Während der durchschnittlichen Aufenthaltszeit von 27 Tagen hat die Klientin zu entscheiden, ob sie sich trennen möchte oder sie in die Partnerschaft zurückkehrt. «2011 kehrten 27 Prozent in die Partnerschaft zurück», bestätigt Bueno. Dies sei auch für die Mitarbeiterinnen des Frauenhauses hart, doch die meisten Frauen schaffen nach einer weiteren Eskalation, den Absprung. Dies auch aufgrund der bereits bestehenden Kontakte zum Frauenhaus und anderen Beratungsstellen oder der Beratung, welche sie auch nach dem Verlassen des Frauenhauses in Anspruch nehmen können. Falls sich eine Frau zu einer Trennung entschliesst, wird mit einem Eheschutzverfahren eine superprovisorische Massnahme installiert. Dies bedeutet, es wird angeordnet, dass die Kinder bei der Mutter bleiben können, die Alimente werden definiert und die Wohnungssituation geklärt. «Wir unterstützen die Frauen bei der Beantragung der Sozialhilfe und bei der oftmals schwierigen Wohnungssuche», so Bueno und fügt an: «Wenn eine Frau bereits ältere Kinder hat, unterstützen wir sie auch bei der Arbeitssuche.» Daneben lernen die Frauen mit dem Computer umzugehen, einen Lebenslauf und Bewerbungsbrief zu erstellen und je nach Sprachkenntnissen werden auch Deutschkurse angeboten.

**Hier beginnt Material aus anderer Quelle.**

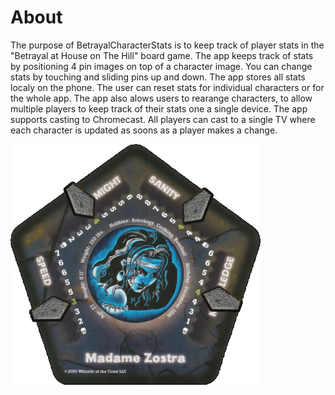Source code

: # About
The purpose of BetrayalCharacterStats is to keep track of player stats in the "Betrayal at House on The Hill" board game. The app keeps track of stats by positioning 4 pin images on top of a character image. You can change stats by touching and sliding pins up and down. The app stores all stats localy on the phone. The user can reset stats for individual characters or for the whole app. The app also alows users to rearange characters, to allow multiple players to keep track of their stats one a single device. The app supports casting to Chromecast. All players can cast to a single TV where each character is updated as soons as a player makes a change.

<img src="/docs/Character.PNG" alt="character" width="400px">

Intervention — wichtig für das Team

 

Jael Bueno leitet seit Mai 2009 das Frauenhaus Aargau-Solothurn. Die Soziologin arbeitete während mehr als 10 Jahren im Bereich der Gewaltprävention. Vor der Tätigkeit im Frauenhaus Aargau-Solothurn betreute die Ehefrau und zweifache Mutter ein Projekt des Nottelefons Zürich. Das Frauenhaus Aargau-Solothurn beschäftigt Psychologinnen, Sozialarbeiterinnen und Juristinnen. Daneben sind in der Kinderbetreuung zwei Sozialpädagoginnen und eine Kinderpsychologin tätig. Zudem kümmert sich eine Person um den Hauswirtschaftsbereich, denn es gilt, regelmässig rund 12 Klientinnen und bis zu15 Kinder zu verpflegen. Zwei Springerinnen ergänzen das Team und eine Person kümmert sich zudem um die administrativen Belange. «Wir führen regelmässig Interventionen (Gesprächsrunden) durch, damit das Personal Gehörtes verarbeiten kann.» Was sind die schönen Seiten bei der Arbeit im Frauenhaus? «Die jeweilige persönliche Entwicklung der Frauen ist eine schöne Seite des Berufs», ist Bueno überzeugt. Hat die Gewalt zugenommen? «Gewalt hat heute ein anderes Gesicht: So wird den Kindern und Jugendlichen via Medien ein schwieriges Bild der Normalität vermittelt, welches stark von Macht und Pornografie geprägt ist. Bereits von Jugendlichen werden Nacktfotos gemacht und ins Internet gestellt. Im Bereich der häuslichen Gewalt ist es für mich erschreckend, wie einfach es ist in den Besitz einer Waffe zu kommen», betont Bueno. Und wie gestaltet sich die Zukunft der Frauenhäuser? «Die Frauenhäuser befinden sich im Entwicklungsprozess, um auf die neuen Herausforderungen im Bereich der häuslichen Gewalt reagieren zu können», erklärt Jael Bueno.